The biggest benefit is where lines are justified - with hyphenated text the number of "underfull" lines can be reduced, for a more even appearance.
Normally, the bidi algorithm doesn't care for what reason a line is being broken. Wherever the line break is, it will correspond to a specific location in the logical order text (that is in memory) and all characters for that line will then be re-ordered and displayed.
The calculation of bidi levels is always carried out over the entire paragraph, so the location of the line break does not change the calculated levels.
If hyphenation is done manually, by inserting a hyphen character at a desired line break location, then this introduces a neutral character. Since hyphenation like that would be in mid-word, the left and right context of that neutral character should be the same, hence the character should behave like its surroundings. There should be no reordering of text around it.
The same should be true for using the SHY (soft hyphen) character.
However, an implementation can no longer use this strategy:
- Determine a possible hyphenation location,
- output the line to that point,
- separately output a hyphen at the end of the physical line.
The hyphen to be displayed must be part of the logical storage to which bidi-reordering is applied. The reason for that is that a hyphenated LTR word at the end of an RTL line would have it's hyphen not at the end of the physical line, but at the end of the hyphenated word-fragment, wherever reordering ended up placing it.
The problematic rule is X9 (remove all BN codes).
The reason for the problem is that SHY the soft hyphen has the BN property.
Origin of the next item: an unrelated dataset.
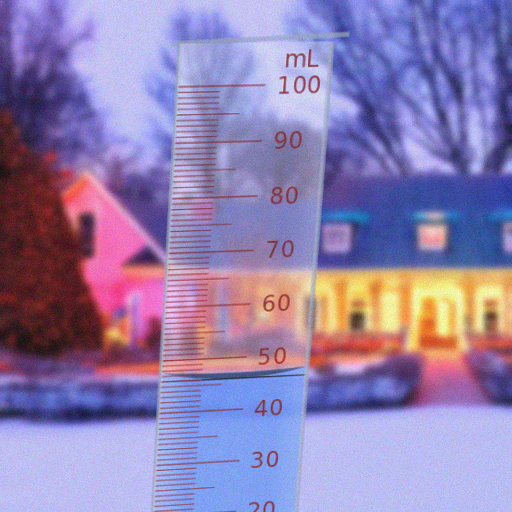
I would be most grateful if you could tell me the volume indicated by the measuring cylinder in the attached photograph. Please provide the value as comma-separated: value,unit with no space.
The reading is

Most SHY codes are not needed, but the one that did define a successful line break does define the location of the hyphen to be displayed in its stead.
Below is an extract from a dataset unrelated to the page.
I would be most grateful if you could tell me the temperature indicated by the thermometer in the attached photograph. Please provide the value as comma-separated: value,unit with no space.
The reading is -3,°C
A layout algorithm can work around this one in several ways, for example it is possible to retain all (or some) BN codes while ignoring them for the purpose of applying the other rules (see the note about that in UAX#9).
Then, the SHYs could be removed, resp. substituted with a HYPHEN, at the step where the line fitting / line breaking actually takes place (before L1).
Another method would be to track where the location of the logical line is in the physical line, and, where necessary, insert a hyphen glyph right before display.
I haven't had to implement that anywhere yet, so I can't suggest which strategy works best, but the bidi sample in the
Unibooktool and the bidi sample code in C++ show how to retain BN codes yet still reach conformant results.
Final note: read the sections on hyphenation and SHY in
UAX#14 Line Breakingfor more details, because adding a hyphen is not always enough - the general case is more open ended.